The best of these songs give a more detailed picture of just how good certain artists were and because they’re now widely available anyone can hear them… but nobody can read much about them because who else is writing about this stuff so long after it was recorded?

We’ve just finished 1950 (for those not following along closely) and there are a number of really good, really interesting songs from rock’s first three years that we haven’t been able to cover because they didn’t come out at the time but which would make for vital additions to the narrative, yet I could never figure out how to integrate them into the story… until now.

A Deviation Deep Into The Heart Of The Amazon
The sole source of income we make through this site has been via the Amazon links which – if I’m being honest – were chosen in large part because it would allow me to have a relevant color picture of the topic at hand for each page since there wasn’t always a lot of pictures to go with these records and artists we were covering. Whatever revenue we got from those would be merely a bonus for us.

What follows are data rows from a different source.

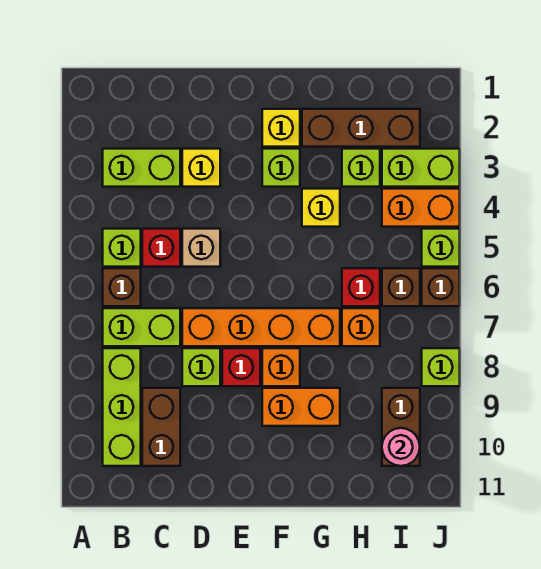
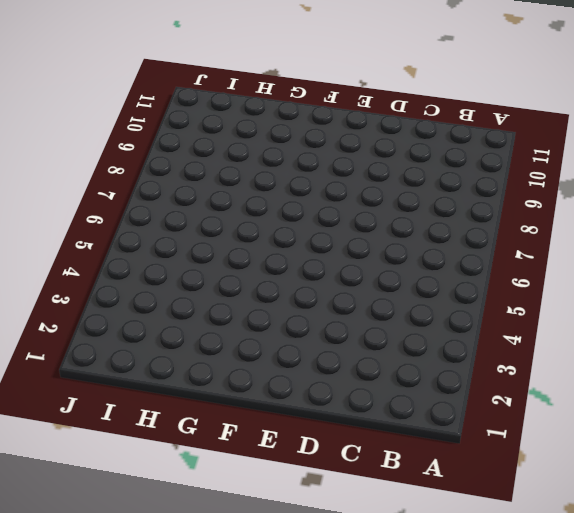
none -> lime brick B3:C3 level 1
none -> lime brick B5 level 1
none -> brown brick B6 level 1

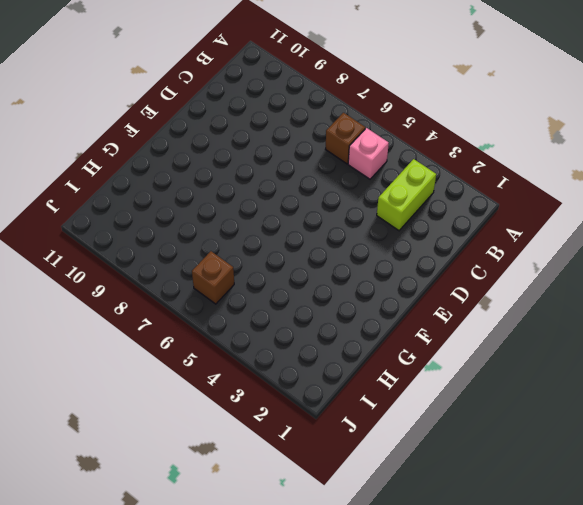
pink brick B5 level 1 -> lime brick B5 level 1
none -> lime brick B7:C7 level 1
none -> lime brick B8:B10 level 1
none -> red brick C5 level 1

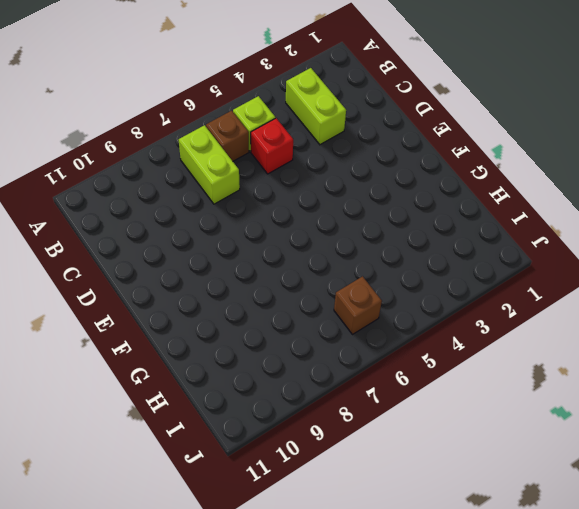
none -> lime brick B8:B10 level 1
none -> brown brick C9:C10 level 1
none -> yellow brick D3 level 1

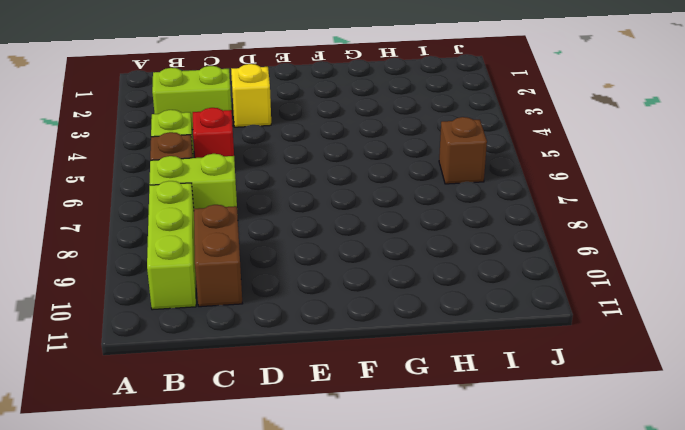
none -> tan brick D5 level 1
none -> orange brick D7:G7 level 1
none -> lime brick D8 level 1

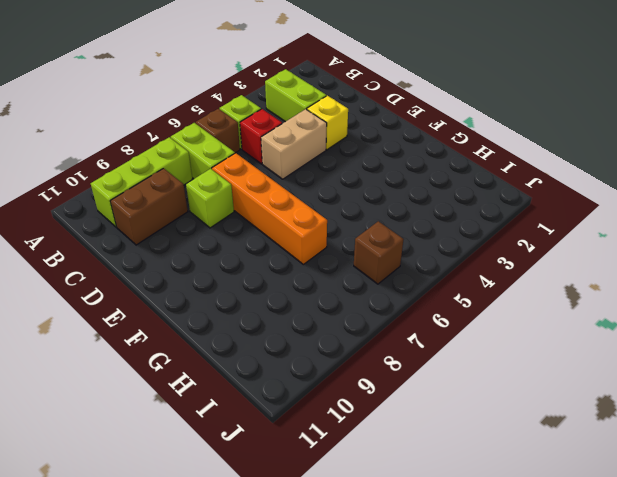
tan brick D4:D5 level 1 -> tan brick D5 level 1
none -> red brick E8 level 1
none -> yellow brick F2 level 1
none -> lime brick F3 level 1

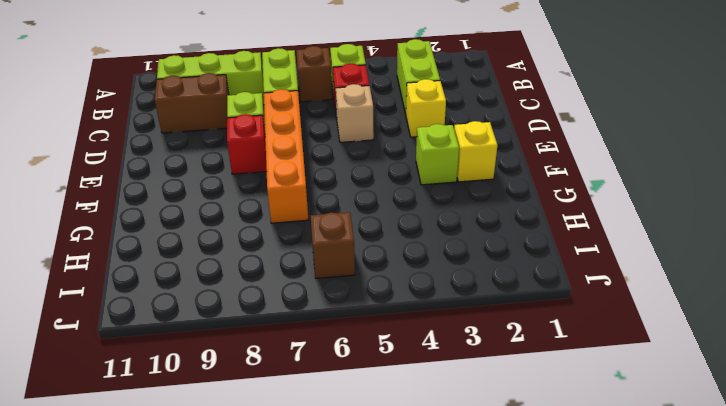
none -> orange brick F8 level 1
none -> orange brick F9:G9 level 1
none -> brown brick G2:I2 level 1

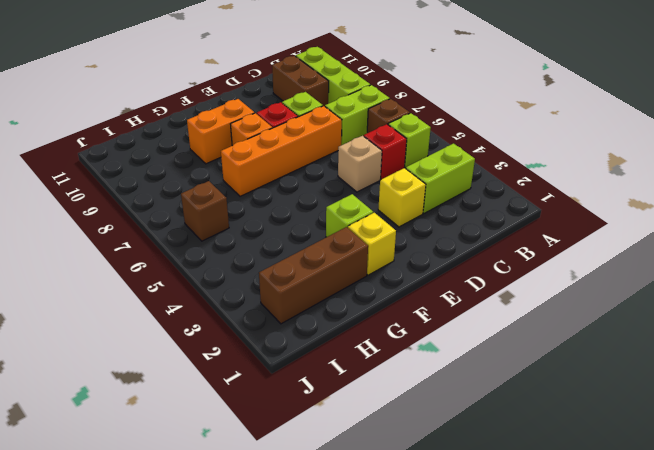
none -> yellow brick G4 level 1
none -> lime brick H3 level 1
none -> red brick H6 level 1

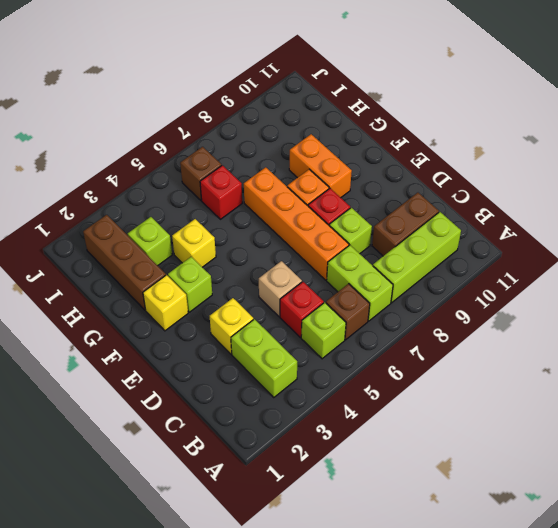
none -> orange brick H7 level 1
none -> lime brick I3:J3 level 1
none -> orange brick I4:J4 level 1

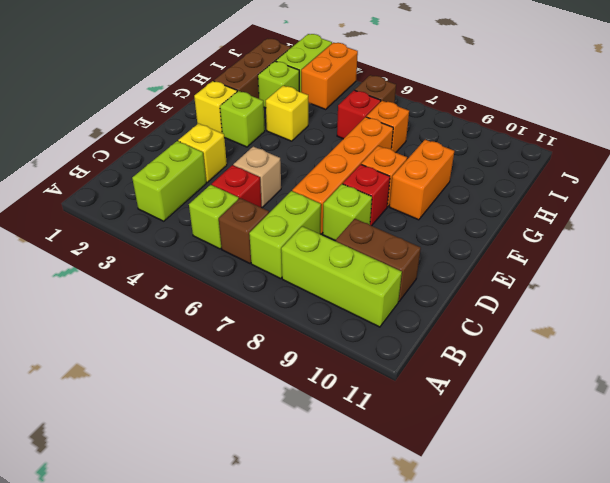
none -> brown brick I9:I10 level 1
none -> lime brick J5 level 1
none -> brown brick J6 level 1

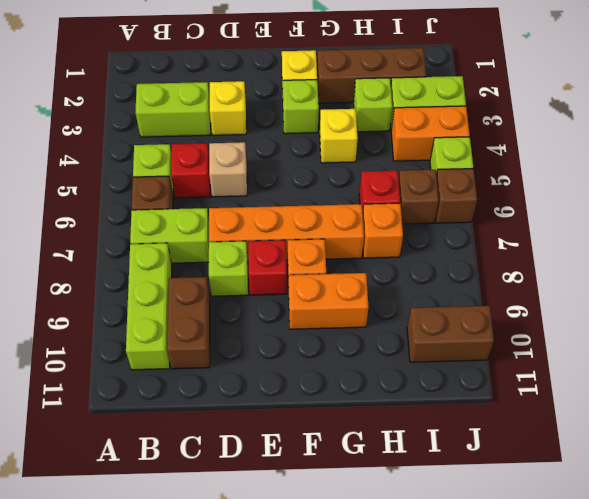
brown brick I10:J10 level 1 -> brown brick I9:I10 level 1
none -> lime brick J8 level 1
none -> pink round brick I10 level 2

Though Amazon is probably the most popular retailer in the world for a wider array of products than anyone else, I understand it’s not a place everyone is comfortable supporting for a variety of reasons (can their workers PLEASE be allowed to unionize for goodness sakes?!?!), so I’m not altogether happy that this new feature is contingent on people possibly violating their own conscience in order to get more content.

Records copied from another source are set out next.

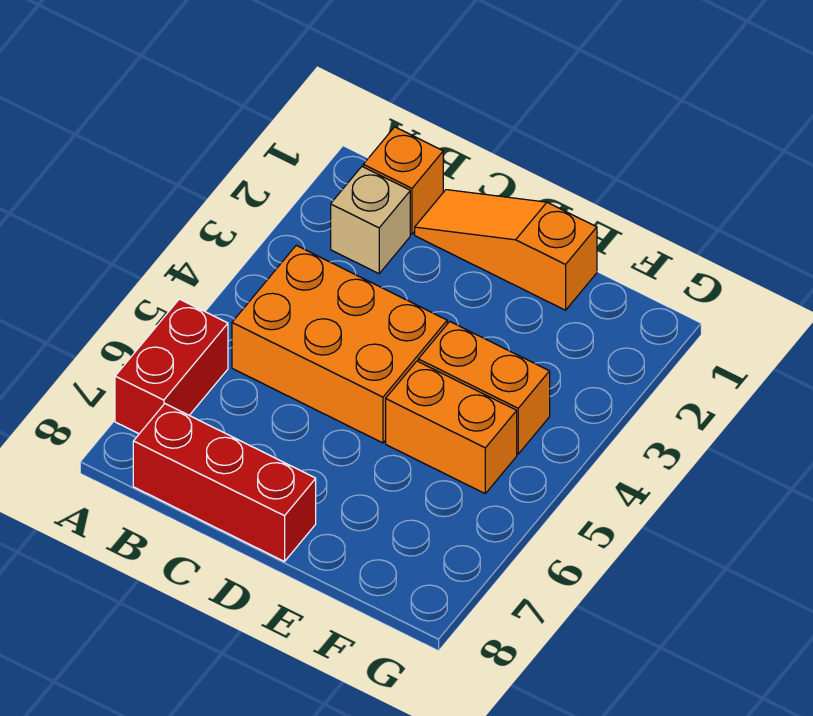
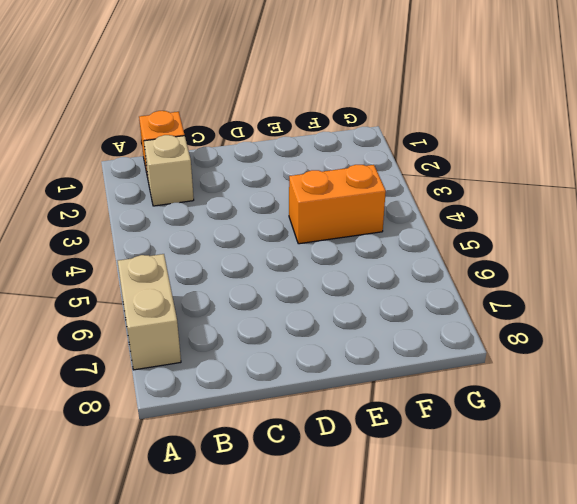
tan brick A6:A7 level 1 -> red brick A6:A7 level 1
none -> orange brick B4:D5 level 1
none -> red brick B8:D8 level 1

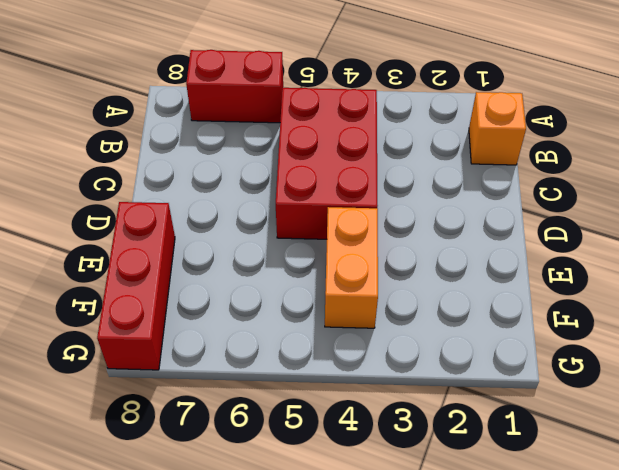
red brick B4:D5 level 1 -> orange brick B4:D5 level 1
red brick E8:G8 level 1 -> red brick B8:D8 level 1
none -> tan brick B2 level 1
none -> orange slope C1:E1 level 1 top E

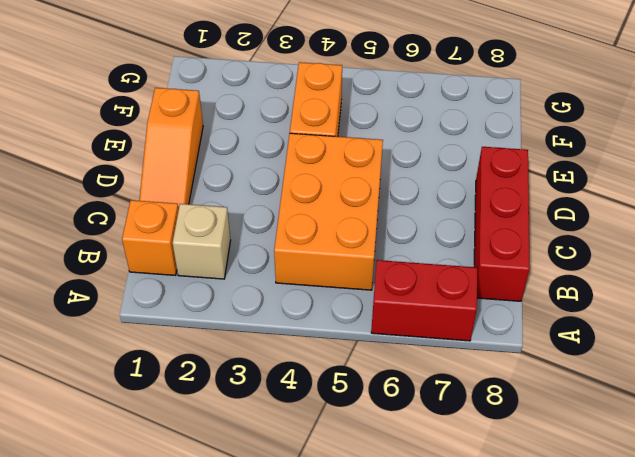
none -> orange brick E5:F5 level 1

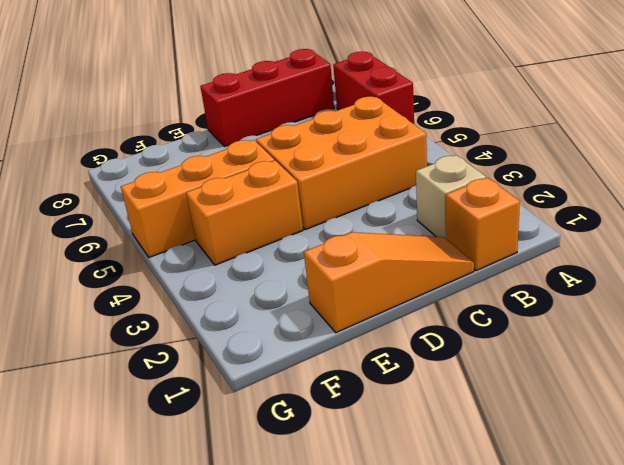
orange brick E5:G5 level 1 -> orange brick E5:F5 level 1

But in trying to decide how I could keep the site the same while still upping the influx of dough-re-mi I decided to try to incorporate bonus content without each person being obligated to fork over anything to read them.


So what I’m proposing to do is this: I’m writing and stockpiling reviews of the best of the unreleased songs in a given period and each time we reach a certain financial goal (based loosely on the site traffic) another one of these reviews From The Vault will be posted for anybody and everybody to read, same as always, whether or not they were among those who bought anything through the links themselves. The more who buy stuff however the faster these go up.

If it doesn’t generate much interest and as a result none of them ever get posted then it’s no big loss, nobody is being deprived of any normal review of the released records which won’t slow down in the least.

But I’m hoping the chance to read about some really good unreleased sides… in many cases ones that would’ve been, or should’ve been, hits had they come out at the time (already lined up are Amos Milburn, Smiley Lewis, Hal Singer, Stick McGhee, Johnny Otis, Professor Longhair, The Orioles) will be enough of an incentive to get some clicks and purchases of things you’d already buy from the same place – and with the holidays right around the corner you’re going to be buying more crap for more smarmy relatives you don’t like anyway, so why not at least get something for yourself out of that ordeal even if it’s just a few extra reviews?

All you need to do is click on any of the Amazon links which are usually the album covers halfway down the page on the left of most (not all) of the reviews (like the one above featuring a lot of the records we’re going to be covering in the coming weeks and months here) and as long as you get to Amazon through any of our links then whatever you buy once you’re there (NONE of which has to be what we’re linking to by the way) is credited to our efforts – clothes, electronics, books, farm equipment, do-it-yourself nuclear reactors, you name it.

You get the same products you were going to buy anyway at the exact same price but instead of Amazon getting that last 5% of it we get it instead, which will result in you and everyone else reading this site getting an occasional bonus review of a song that nobody ever heard when it was made!

How’s that for a sales pitch?!

As always, there’s absolutely no requirement you do any of this. Don’t be buying things you don’t need with money you don’t have to read reviews you might not even have much interest in to begin with.

But if you ignore that advice and spend recklessly for our benefit, we’ll celebrate madly and be sure to thank you with even more lengthy boring reviews!